MATERIAL TO PROCESS:
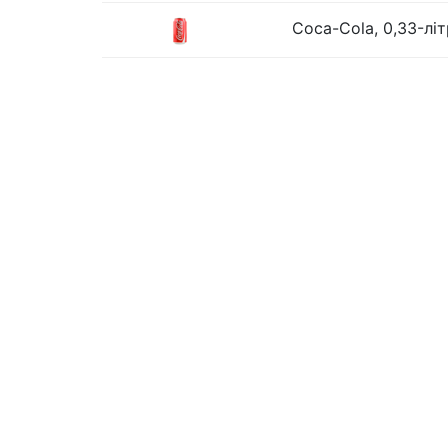
Coca-Cola, 0,33-лі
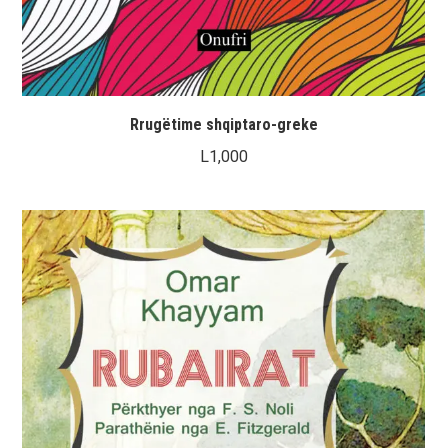
Rrugëtime shqiptaro-greke
L
1,000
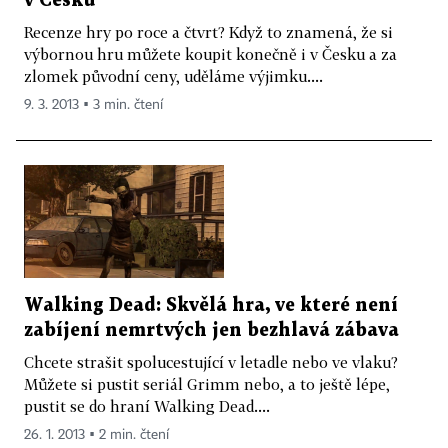
v Česku
Recenze hry po roce a čtvrt? Když to znamená, že si
výbornou hru můžete koupit konečně i v Česku a za
zlomek původní ceny, uděláme výjimku....
9. 3. 2013 ▪ 3 min. čtení
Walking Dead: Skvělá hra, ve které není
zabíjení nemrtvých jen bezhlavá zábava
Chcete strašit spolucestující v letadle nebo ve vlaku?
Můžete si pustit seriál Grimm nebo, a to ještě lépe,
pustit se do hraní Walking Dead....
26. 1. 2013 ▪ 2 min. čtení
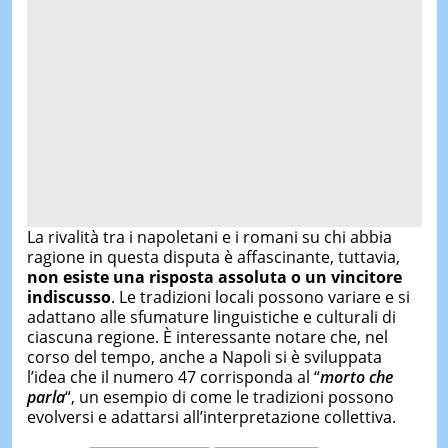
La rivalità tra i napoletani e i romani su chi abbia
ragione in questa disputa è affascinante, tuttavia,
non esiste una risposta assoluta o un vincitore
indiscusso
. Le tradizioni locali possono variare e si
adattano alle sfumature linguistiche e culturali di
ciascuna regione. È interessante notare che, nel
corso del tempo, anche a Napoli si è sviluppata
l’idea che il numero 47 corrisponda al “
morto che
parla
“, un esempio di come le tradizioni possono
evolversi e adattarsi all’interpretazione collettiva.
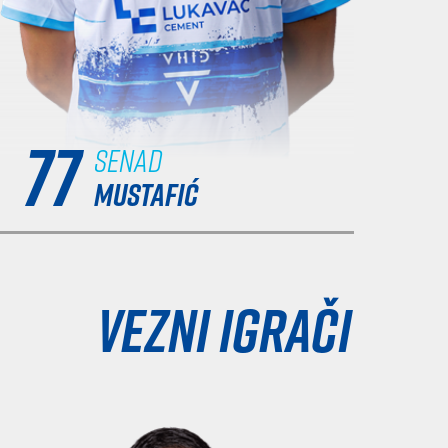
77
Senad
MUSTAFIĆ
Vezni igrači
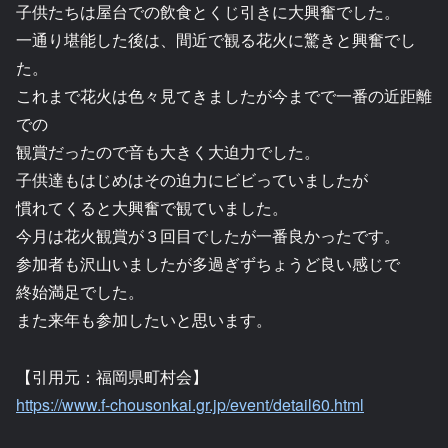
子供たちは屋台での飲食とくじ引きに大興奮でした。
一通り堪能した後は、間近で観る花火に驚きと興奮でし
た。
これまで花火は色々見てきましたが今までで一番の近距離
での
観賞だったので音も大きく大迫力でした。
子供達もはじめはその迫力にビビっていましたが
慣れてくると大興奮で観ていました。
今月は花火観賞が３回目でしたが一番良かったです。
参加者も沢山いましたが多過ぎずちょうど良い感じで
終始満足でした。
また来年も参加したいと思います。
【引用元：福岡県町村会】
https://www.f-chousonkai.gr.jp/event/detail60.html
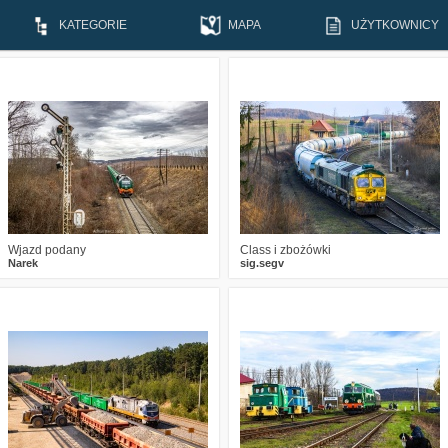
KATEGORIE
MAPA
UŻYTKOWNICY
3
471
18
0
632
15
Wjazd podany
Class i zbożówki
Narek
sig.segv
2
823
20
1
858
12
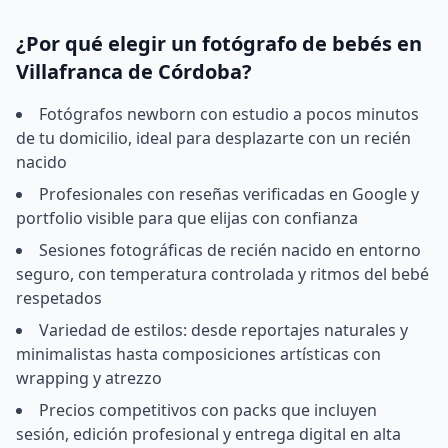
¿Por qué elegir un fotógrafo de bebés en
Villafranca de Córdoba?
Fotógrafos newborn con estudio a pocos minutos
de tu domicilio, ideal para desplazarte con un recién
nacido
Profesionales con reseñas verificadas en Google y
portfolio visible para que elijas con confianza
Sesiones fotográficas de recién nacido en entorno
seguro, con temperatura controlada y ritmos del bebé
respetados
Variedad de estilos: desde reportajes naturales y
minimalistas hasta composiciones artísticas con
wrapping y atrezzo
Precios competitivos con packs que incluyen
sesión, edición profesional y entrega digital en alta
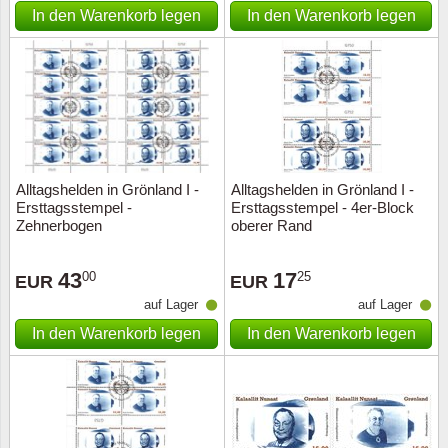
In den Warenkorb legen
In den Warenkorb legen
Alltagshelden in Grönland I -
Alltagshelden in Grönland I -
Ersttagsstempel -
Ersttagsstempel - 4er-Block
Zehnerbogen
oberer Rand
43
17
00
25
EUR
EUR
auf Lager
auf Lager
In den Warenkorb legen
In den Warenkorb legen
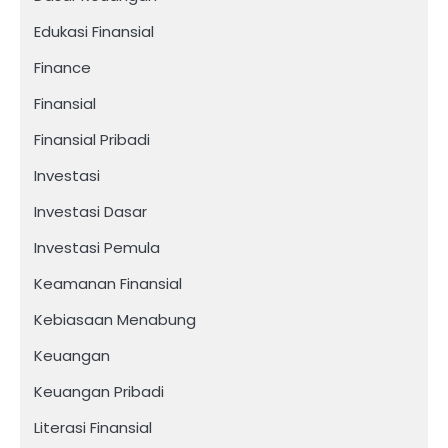
Edukasi Finansial
Finance
Finansial
Finansial Pribadi
Investasi
Investasi Dasar
Investasi Pemula
Keamanan Finansial
Kebiasaan Menabung
Keuangan
Keuangan Pribadi
Literasi Finansial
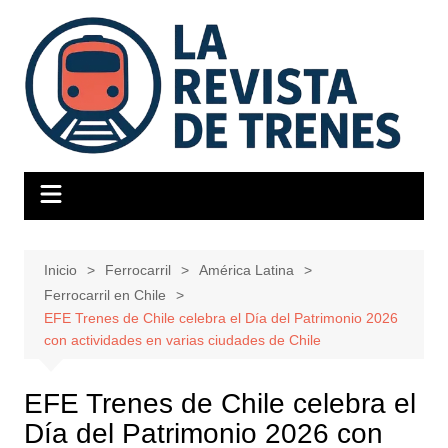
Saltar
al
contenido
Inicio
Ferrocarril
América Latina
Ferrocarril en Chile
EFE Trenes de Chile celebra el Día del Patrimonio 2026
con actividades en varias ciudades de Chile
EFE Trenes de Chile celebra el
Día del Patrimonio 2026 con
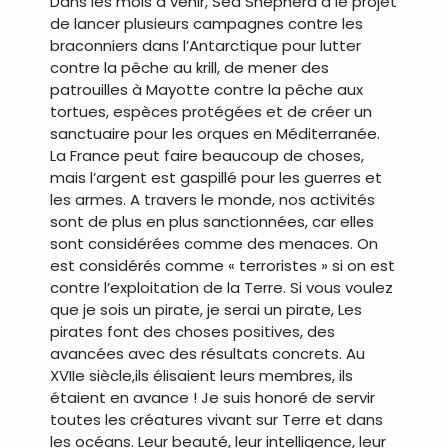
Dans les mois à venir, Sea Shepherd a le projet
de lancer plusieurs campagnes contre les
braconniers dans l’Antarctique pour lutter
contre la pêche au krill, de mener des
patrouilles à Mayotte contre la pêche aux
tortues, espèces protégées et de créer un
sanctuaire pour les orques en Méditerranée.
La France peut faire beaucoup de choses,
mais l’argent est gaspillé pour les guerres et
les armes. A travers le monde, nos activités
sont de plus en plus sanctionnées, car elles
sont considérées comme des menaces. On
est considérés comme « terroristes » si on est
contre l’exploitation de la Terre. Si vous voulez
que je sois un pirate, je serai un pirate, Les
pirates font des choses positives, des
avancées avec des résultats concrets. Au
XVIIe siècle,ils élisaient leurs membres, ils
étaient en avance ! Je suis honoré de servir
toutes les créatures vivant sur Terre et dans
les océans. Leur beauté, leur intelligence, leur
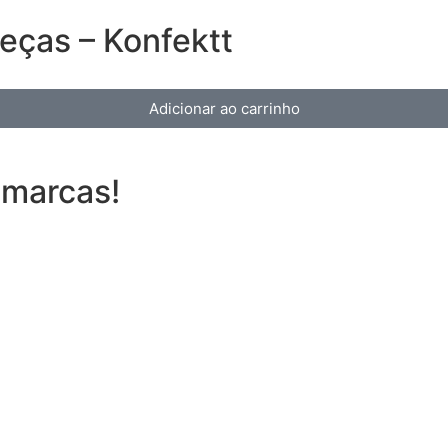
peças – Konfektt
Adicionar ao carrinho
 marcas!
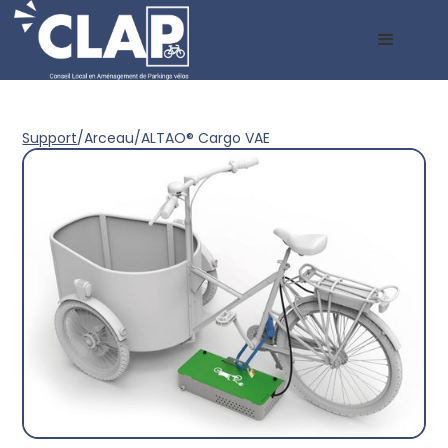
Support
/
Arceau
/
ALTAO® Cargo VAE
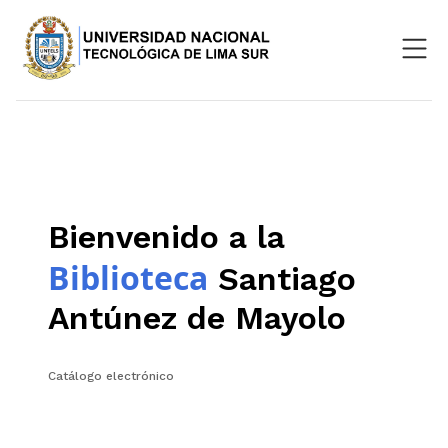
Nosotros
Repositorio
SIGU
Bienvenido a la
Aula Virtual
Biblioteca
Santiago
Antúnez de Mayolo
Catálogo electrónico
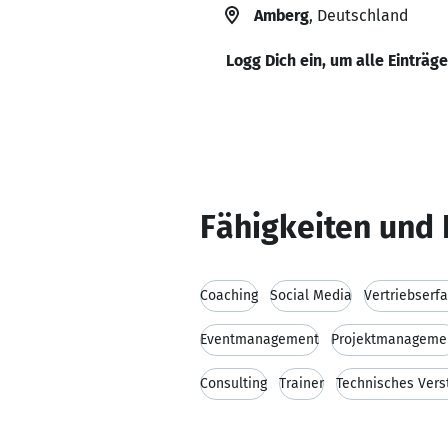
Amberg
, Deutschland
Logg Dich ein, um alle Einträg
Fähigkeiten und 
Coaching
Social Media
Vertriebserf
Eventmanagement
Projektmanageme
Consulting
Trainer
Technisches Vers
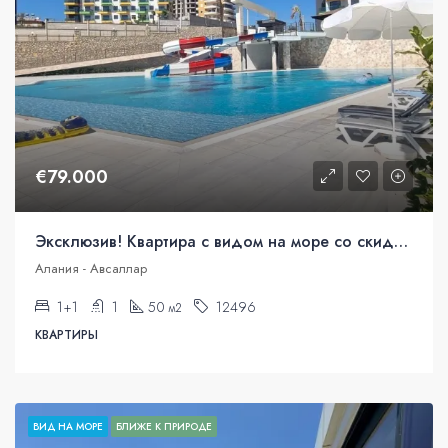
€79.000
Эксклюзив! Квартира с видом на море со скидкой 20%
Алания - Авсаллар
1+1
1
50
12496
м2
КВАРТИРЫ
ВИД НА МОРЕ
БЛИЖЕ К ПРИРОДЕ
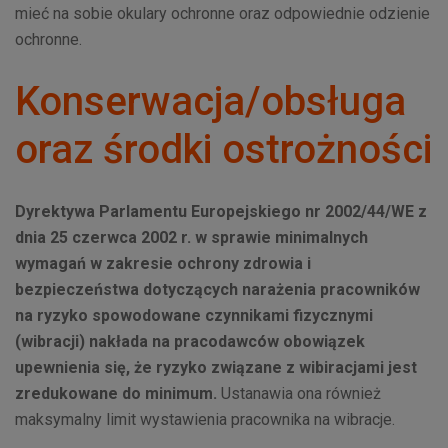
mieć na sobie okulary ochronne oraz odpowiednie odzienie
ochronne.
Konserwacja/obsługa
oraz środki ostrożności
Dyrektywa Parlamentu Europejskiego nr 2002/44/WE z
dnia 25 czerwca 2002 r. w sprawie minimalnych
wymagań w zakresie ochrony zdrowia i
bezpieczeństwa dotyczących narażenia pracowników
na ryzyko spowodowane czynnikami fizycznymi
(wibracji) nakłada na pracodawców obowiązek
upewnienia się, że ryzyko związane z wibiracjami jest
zredukowane do minimum.
Ustanawia ona również
maksymalny limit wystawienia pracownika na wibracje.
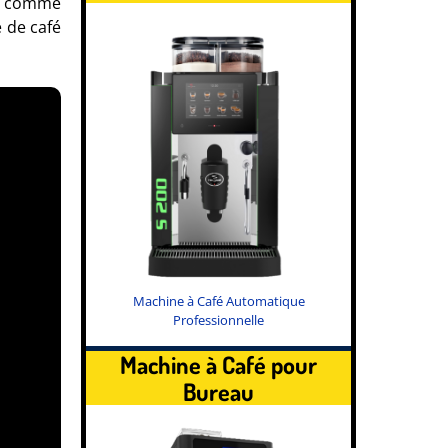
n; comme
e de café
Machine à Café Automatique
Professionnelle
Machine à Café pour
Bureau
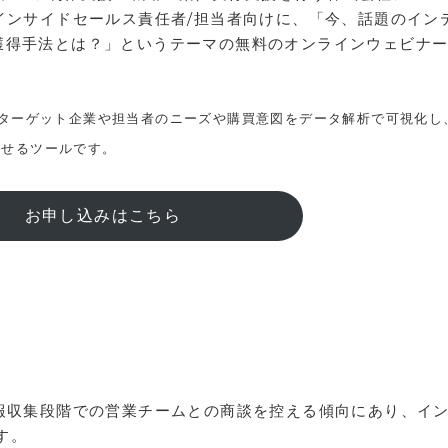
インサイドセールス責任者/担当者向けに、「今、話題のイン
獲得手法とは？」というテーマの無料のオンラインウェビナ
、ターゲット企業や担当者のニーズや購買意図をデータ解析で可視化し
させるツールです。
お申し込みはこちら
情報収集段階での営業チームとの商談を控える傾向にあり、イ
す。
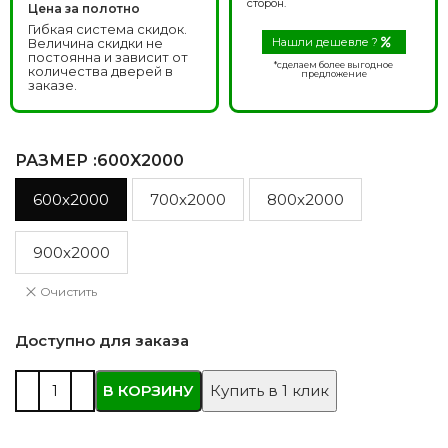
сторон.
Цена за полотно
Гибкая система скидок.
Величина скидки не
Нашли дешевле ?
постоянна и зависит от
*сделаем более выгодное
количества дверей в
предложение
заказе.
РАЗМЕР
:600X2000
600x2000
700x2000
800x2000
900x2000
Очистить
Доступно для заказа
В КОРЗИНУ
Купить в 1 клик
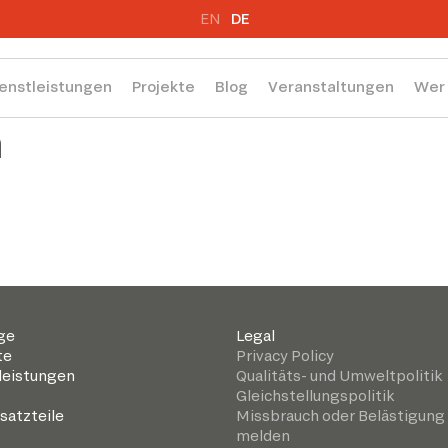
EN
DE
enstleistungen
Projekte
Blog
Veranstaltungen
Wer 
n
ge
Legal
te
Privacy Policy
leistungen
Qualitäts- und Umweltpolitik
Gleichstellungspolitik
satzteile
Missbrauch oder Belästigung
melden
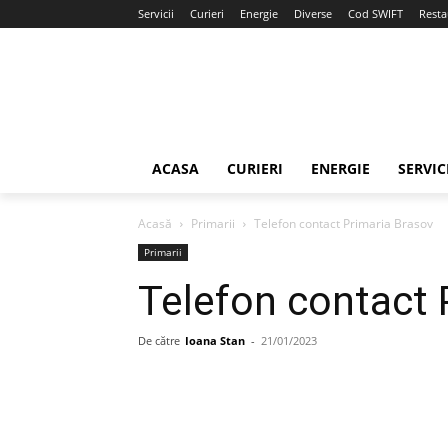
Servicii
Curieri
Energie
Diverse
Cod SWIFT
Resta
ACASA
CURIERI
ENERGIE
SERVIC
Acasă
Primarii
Telefon contact Primaria Brasov
Primarii
Telefon contact 
De către
Ioana Stan
-
21/01/2023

TASK STATEMENT: Leave out the pictures. Return exactly the lines from the first line of the records to the line bearing "Chcete strašit spolucestující", inclusive.

OUTPUT OF THE EXERCISE:
Coca-Cola, 0,33-лі
Rrugëtime shqiptaro-greke
L
1,000
v Česku
Recenze hry po roce a čtvrt? Když to znamená, že si
výbornou hru můžete koupit konečně i v Česku a za
zlomek původní ceny, uděláme výjimku....
9. 3. 2013 ▪ 3 min. čtení
Walking Dead: Skvělá hra, ve které není
zabíjení nemrtvých jen bezhlavá zábava
Chcete strašit spolucestující v letadle nebo ve vlaku?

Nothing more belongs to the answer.